The argument in favour of the books of the New Testament, drawn from the notice taken of their contents by the early writers against the religion, is very considerable. It proves that the accounts which Christians had then were the accounts which we have now; that our present Scriptures were theirs. It proves, moreover, that neither Celsus in the second, Porphyry in the third, nor Julian in the fourth century, suspected the authenticity of these books, or ever insinuated that Christians were mistaken in the authors to whom they ascribed them. Not one of them expressed an opinion upon this subject different from that which was holden by Christians.
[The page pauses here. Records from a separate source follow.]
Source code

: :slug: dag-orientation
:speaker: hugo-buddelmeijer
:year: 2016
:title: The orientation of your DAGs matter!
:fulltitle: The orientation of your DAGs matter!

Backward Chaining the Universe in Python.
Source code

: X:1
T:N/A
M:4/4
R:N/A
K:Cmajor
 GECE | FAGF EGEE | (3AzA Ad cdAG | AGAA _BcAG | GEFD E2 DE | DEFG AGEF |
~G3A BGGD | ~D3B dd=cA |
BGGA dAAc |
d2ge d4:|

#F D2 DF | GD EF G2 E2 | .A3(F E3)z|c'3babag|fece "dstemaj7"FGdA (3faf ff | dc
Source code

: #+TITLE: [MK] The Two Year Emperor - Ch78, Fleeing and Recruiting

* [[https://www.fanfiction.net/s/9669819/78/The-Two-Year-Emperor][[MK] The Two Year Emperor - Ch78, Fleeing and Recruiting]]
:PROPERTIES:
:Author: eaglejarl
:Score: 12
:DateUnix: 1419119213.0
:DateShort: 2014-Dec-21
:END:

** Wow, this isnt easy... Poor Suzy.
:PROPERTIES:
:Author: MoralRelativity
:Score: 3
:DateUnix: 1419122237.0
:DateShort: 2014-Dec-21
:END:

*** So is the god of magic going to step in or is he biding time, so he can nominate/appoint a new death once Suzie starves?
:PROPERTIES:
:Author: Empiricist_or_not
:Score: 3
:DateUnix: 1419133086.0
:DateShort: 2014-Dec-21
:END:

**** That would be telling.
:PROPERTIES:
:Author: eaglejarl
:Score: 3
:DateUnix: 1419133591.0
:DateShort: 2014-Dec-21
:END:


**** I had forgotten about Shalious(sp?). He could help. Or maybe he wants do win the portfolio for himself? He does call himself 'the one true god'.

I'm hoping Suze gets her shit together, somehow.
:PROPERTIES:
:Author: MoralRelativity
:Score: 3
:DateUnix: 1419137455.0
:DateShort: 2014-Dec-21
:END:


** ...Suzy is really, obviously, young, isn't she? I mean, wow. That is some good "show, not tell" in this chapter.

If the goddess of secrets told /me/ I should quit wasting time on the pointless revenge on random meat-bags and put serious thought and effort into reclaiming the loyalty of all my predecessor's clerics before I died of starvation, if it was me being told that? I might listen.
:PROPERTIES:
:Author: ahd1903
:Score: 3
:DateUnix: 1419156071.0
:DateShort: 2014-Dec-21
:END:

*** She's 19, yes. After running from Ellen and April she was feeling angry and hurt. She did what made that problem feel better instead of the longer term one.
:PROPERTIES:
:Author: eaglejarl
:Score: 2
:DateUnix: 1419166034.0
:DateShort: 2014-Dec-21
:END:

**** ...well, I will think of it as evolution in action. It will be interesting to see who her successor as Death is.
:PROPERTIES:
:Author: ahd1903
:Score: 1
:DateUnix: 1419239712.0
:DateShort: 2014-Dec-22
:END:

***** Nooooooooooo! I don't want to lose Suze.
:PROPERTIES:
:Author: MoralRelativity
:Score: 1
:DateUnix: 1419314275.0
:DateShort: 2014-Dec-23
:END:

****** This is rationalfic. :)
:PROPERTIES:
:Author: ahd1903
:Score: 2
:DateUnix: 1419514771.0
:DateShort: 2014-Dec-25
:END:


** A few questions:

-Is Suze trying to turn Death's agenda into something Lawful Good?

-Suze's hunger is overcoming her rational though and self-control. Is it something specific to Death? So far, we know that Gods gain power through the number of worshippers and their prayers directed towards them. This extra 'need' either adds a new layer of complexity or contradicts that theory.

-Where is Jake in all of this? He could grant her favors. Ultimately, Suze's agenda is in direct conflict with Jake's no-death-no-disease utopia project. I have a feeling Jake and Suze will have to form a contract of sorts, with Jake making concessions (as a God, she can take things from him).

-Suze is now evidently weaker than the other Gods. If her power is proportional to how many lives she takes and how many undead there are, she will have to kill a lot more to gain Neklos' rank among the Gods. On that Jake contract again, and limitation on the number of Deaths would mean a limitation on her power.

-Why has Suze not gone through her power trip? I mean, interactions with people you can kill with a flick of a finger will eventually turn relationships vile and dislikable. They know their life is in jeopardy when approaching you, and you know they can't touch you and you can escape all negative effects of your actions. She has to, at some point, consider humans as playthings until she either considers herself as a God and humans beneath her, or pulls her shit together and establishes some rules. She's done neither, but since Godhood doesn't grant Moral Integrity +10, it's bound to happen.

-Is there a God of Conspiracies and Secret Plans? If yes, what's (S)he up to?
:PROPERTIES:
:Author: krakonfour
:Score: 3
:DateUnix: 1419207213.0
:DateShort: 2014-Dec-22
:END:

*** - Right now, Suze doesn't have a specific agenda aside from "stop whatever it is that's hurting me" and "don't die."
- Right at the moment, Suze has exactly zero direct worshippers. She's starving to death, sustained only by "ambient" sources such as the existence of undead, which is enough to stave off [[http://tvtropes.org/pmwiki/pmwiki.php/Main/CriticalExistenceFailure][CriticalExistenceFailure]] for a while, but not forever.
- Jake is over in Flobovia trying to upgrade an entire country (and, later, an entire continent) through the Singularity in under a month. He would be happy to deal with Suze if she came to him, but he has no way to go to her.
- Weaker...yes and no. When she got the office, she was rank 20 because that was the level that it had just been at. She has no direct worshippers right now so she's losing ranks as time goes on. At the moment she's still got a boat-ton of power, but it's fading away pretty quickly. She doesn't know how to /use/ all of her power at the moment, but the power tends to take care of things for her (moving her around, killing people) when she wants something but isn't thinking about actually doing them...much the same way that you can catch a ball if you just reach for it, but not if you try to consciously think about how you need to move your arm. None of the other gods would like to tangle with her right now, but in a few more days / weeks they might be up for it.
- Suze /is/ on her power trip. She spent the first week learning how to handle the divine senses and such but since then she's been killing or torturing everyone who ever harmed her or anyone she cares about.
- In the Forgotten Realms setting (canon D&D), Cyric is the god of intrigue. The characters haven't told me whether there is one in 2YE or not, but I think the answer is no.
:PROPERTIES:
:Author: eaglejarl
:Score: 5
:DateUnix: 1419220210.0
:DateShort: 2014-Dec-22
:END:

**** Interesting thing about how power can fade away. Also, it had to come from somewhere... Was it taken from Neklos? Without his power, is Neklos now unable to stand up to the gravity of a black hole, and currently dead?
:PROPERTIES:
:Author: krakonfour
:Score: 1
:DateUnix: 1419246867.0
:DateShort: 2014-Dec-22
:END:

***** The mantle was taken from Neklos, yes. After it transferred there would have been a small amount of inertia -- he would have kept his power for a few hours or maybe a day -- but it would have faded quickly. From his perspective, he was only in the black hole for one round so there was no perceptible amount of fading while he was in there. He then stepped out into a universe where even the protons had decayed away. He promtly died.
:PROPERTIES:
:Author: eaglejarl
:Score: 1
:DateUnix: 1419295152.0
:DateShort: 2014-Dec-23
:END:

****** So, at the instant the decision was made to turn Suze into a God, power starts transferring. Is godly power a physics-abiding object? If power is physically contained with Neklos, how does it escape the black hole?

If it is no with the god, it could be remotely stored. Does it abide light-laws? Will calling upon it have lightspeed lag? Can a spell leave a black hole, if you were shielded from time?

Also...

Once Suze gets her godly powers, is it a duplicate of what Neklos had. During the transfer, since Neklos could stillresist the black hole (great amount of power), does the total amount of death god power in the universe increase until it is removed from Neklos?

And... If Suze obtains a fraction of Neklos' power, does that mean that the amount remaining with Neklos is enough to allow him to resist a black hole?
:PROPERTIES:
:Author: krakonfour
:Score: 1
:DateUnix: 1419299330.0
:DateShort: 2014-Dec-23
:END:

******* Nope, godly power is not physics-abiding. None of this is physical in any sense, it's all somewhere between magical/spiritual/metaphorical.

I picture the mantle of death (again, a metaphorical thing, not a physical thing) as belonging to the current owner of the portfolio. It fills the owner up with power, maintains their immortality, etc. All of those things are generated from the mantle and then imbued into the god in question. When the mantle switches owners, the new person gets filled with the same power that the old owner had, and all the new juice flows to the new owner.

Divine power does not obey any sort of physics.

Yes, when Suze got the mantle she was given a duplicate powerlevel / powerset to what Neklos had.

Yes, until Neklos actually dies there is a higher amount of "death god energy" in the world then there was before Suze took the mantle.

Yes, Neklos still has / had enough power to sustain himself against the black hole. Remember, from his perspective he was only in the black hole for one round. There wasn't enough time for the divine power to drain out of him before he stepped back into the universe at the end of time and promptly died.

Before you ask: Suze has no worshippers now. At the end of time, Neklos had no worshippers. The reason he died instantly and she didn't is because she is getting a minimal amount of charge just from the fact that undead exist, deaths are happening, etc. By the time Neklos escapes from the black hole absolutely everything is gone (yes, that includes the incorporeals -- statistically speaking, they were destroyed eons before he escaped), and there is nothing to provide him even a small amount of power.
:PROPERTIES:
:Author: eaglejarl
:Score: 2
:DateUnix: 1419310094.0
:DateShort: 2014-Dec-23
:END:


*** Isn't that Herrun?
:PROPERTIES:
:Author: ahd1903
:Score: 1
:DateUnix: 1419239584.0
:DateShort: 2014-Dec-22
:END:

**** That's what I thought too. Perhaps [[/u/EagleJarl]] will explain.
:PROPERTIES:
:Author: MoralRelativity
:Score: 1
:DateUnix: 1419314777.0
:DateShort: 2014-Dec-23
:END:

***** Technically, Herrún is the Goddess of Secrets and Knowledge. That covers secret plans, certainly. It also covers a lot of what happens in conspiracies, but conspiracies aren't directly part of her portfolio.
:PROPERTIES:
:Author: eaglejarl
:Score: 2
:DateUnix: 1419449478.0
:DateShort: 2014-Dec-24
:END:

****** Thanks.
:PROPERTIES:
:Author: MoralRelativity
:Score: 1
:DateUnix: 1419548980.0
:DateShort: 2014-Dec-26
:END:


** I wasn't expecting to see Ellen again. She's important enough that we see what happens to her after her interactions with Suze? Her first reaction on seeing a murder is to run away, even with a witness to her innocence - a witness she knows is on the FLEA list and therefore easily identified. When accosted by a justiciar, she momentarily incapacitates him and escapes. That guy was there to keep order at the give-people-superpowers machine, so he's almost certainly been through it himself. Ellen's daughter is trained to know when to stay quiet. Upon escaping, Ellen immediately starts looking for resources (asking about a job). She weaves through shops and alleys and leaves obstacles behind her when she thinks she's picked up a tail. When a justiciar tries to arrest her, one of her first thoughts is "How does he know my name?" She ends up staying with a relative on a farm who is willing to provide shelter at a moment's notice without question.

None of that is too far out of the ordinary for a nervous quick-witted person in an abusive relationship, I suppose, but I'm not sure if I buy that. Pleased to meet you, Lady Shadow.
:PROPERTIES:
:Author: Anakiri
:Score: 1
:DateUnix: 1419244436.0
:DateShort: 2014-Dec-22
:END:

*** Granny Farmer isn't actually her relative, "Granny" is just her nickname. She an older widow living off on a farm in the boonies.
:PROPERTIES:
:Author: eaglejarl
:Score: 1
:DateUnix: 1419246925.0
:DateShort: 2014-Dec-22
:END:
And when we consider how much it would have availed them to have cast a doubt upon this point, if they could; and how ready they showed themselves to be to take every advantage in their power; and that they were all men of learning and inquiry: their concession, or rather their suffrage, upon the subject is extremely valuable.

In the case of Porphyry, it is made still stronger, by the consideration that he did in fact support himself by this species of objection when he saw any room for it, or when his acuteness could supply any pretence for alleging it. The prophecy of Daniel he attacked upon this very ground of spuriousness, insisting that it was written after the time of Antiochus Epiphanes, and maintains his charge of forgery by some far-fetched indeed, but very subtle criticisms. Concerning the writings of the New Testament, no trace of this suspicion is anywhere to be found in him. (Michaelis’s Introduction to the New Testament, vol. i. p. 43. Marsh’s Translation.)